İkinci önemli mesaj siyasi farklılıklarına rağmen muhalefet bloğunu oluşturan siyasi partilerin ve liderlerinin isimleri zikredilerek ortaya koyulan kararlılıktı. Altılı masadaki her liderin güçlü yanlarının dile getirilmesi, takım halinde çalışmanın öneminin vurgulanması değerliydi. Ve son mesaj, “başlıyoruz” sözüydü. Kılıçdaroğlu, seçimlere yönelik başlangıç işaretini vermiş oldu.
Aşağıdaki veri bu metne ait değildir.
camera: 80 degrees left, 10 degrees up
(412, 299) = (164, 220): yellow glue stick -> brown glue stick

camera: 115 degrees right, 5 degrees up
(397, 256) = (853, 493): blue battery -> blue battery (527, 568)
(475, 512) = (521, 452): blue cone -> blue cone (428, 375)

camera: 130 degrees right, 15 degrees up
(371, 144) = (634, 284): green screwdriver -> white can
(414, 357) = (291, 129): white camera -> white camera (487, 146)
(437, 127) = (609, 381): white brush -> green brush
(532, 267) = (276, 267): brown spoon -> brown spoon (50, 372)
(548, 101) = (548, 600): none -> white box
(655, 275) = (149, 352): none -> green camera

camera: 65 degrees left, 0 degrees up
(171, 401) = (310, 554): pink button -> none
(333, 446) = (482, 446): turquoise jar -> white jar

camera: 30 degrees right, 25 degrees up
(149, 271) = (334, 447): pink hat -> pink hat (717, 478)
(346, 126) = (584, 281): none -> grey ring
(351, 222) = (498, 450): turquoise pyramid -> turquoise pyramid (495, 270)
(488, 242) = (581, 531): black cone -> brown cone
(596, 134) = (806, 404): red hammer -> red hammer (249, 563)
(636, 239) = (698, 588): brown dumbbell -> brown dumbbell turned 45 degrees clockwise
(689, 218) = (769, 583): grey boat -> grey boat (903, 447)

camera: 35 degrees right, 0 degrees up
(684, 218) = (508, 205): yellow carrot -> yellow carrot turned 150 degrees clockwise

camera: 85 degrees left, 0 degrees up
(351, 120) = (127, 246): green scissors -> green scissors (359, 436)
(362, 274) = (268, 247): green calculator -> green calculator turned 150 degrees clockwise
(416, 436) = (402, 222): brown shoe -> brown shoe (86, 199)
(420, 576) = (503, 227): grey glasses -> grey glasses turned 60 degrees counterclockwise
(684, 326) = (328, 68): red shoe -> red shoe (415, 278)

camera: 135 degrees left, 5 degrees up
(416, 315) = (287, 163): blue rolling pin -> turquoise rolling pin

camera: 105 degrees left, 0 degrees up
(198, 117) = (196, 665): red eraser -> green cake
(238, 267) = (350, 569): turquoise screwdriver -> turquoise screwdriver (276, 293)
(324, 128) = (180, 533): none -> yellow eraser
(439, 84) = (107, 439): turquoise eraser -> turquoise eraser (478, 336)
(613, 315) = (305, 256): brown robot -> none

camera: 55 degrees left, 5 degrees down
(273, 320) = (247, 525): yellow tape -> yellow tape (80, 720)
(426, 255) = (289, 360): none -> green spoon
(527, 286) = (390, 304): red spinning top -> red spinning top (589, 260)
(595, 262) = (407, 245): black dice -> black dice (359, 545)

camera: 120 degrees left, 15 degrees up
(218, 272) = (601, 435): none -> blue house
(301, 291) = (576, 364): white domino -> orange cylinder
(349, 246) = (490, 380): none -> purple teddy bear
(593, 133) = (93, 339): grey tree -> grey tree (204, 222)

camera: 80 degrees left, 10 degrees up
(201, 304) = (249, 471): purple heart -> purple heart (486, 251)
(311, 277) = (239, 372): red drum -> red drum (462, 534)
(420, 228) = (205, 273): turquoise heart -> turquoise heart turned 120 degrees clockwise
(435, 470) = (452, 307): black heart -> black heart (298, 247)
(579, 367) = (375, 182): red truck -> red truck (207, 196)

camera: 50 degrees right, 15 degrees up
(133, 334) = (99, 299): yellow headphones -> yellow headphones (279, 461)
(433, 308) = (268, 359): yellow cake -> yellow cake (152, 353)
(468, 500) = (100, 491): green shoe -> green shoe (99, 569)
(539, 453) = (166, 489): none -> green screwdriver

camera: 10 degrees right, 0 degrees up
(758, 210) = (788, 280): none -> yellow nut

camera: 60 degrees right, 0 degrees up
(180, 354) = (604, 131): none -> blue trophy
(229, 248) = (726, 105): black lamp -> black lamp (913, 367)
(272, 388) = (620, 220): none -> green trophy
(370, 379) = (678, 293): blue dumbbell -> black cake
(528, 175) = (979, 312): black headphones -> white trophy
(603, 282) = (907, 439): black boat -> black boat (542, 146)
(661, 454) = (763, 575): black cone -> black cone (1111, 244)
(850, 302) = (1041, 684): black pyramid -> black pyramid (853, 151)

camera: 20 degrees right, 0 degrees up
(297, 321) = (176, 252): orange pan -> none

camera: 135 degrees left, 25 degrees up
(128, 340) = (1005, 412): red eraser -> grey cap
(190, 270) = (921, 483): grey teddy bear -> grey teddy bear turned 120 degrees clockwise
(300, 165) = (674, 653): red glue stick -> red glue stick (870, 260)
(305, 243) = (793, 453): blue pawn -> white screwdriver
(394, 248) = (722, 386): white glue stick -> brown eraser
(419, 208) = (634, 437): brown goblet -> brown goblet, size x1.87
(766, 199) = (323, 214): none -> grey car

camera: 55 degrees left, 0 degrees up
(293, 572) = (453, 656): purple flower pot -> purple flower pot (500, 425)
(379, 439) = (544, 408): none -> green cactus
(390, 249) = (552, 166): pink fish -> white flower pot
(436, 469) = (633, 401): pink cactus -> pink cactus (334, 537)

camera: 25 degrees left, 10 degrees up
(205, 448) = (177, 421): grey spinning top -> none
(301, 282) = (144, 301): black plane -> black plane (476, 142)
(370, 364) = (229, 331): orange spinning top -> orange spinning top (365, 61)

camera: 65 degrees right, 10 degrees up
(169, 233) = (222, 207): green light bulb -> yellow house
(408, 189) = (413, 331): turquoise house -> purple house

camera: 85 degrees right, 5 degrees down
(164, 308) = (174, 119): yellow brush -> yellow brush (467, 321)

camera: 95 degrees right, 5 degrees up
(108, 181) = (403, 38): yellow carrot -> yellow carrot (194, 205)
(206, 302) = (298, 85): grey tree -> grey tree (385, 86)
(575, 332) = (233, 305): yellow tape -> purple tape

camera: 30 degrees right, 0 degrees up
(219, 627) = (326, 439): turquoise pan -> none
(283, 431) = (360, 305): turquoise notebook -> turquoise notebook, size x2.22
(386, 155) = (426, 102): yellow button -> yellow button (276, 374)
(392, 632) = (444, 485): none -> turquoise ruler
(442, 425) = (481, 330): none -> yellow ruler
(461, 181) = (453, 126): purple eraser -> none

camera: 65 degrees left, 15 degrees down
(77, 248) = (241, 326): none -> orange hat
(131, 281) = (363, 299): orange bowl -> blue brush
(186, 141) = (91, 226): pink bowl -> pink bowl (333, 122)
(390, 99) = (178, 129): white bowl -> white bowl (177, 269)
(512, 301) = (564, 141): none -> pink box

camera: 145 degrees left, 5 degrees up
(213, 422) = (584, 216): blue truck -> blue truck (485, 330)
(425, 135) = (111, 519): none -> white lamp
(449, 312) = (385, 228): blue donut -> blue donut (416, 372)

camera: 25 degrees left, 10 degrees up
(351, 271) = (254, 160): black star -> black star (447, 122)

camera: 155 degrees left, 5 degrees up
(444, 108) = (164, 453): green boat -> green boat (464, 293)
Yapılacak seçimin iyi ile kötü arasında, tek adam yönetimi ile ortak akıl arasında, baskıcı yönetimle özgürlük arasında olduğu her geçen gün daha da anlaşılacak. Öyle olduğu içindir ki, şu aday olursa kazanılır, bu aday olursa durum zora girer tartışmaları yerine, kazanırsak ne yapacağız tartışmasının öne çıkarılması zamanı. Çünkü şunu bilmek gerekir, aday kim olursa olsun kazanan da kaybeden de Türkiye olacak ve bu seçimi kazanmak için adayın kim olduğundan ya da adayın performansının ne olduğundan daha çok siyasi iktidarın değişmesini isteyen her birimizin performansının ne olacağı önemli olacak.
Adayın kim olacağını değil, Cumhuriyetin ikinci yüzyılında yapılacak işlerin neresinde olacağımızı her birimizin kendine sormasının ve BİZ KAZANACAĞIZ demenin tam zamanıdır.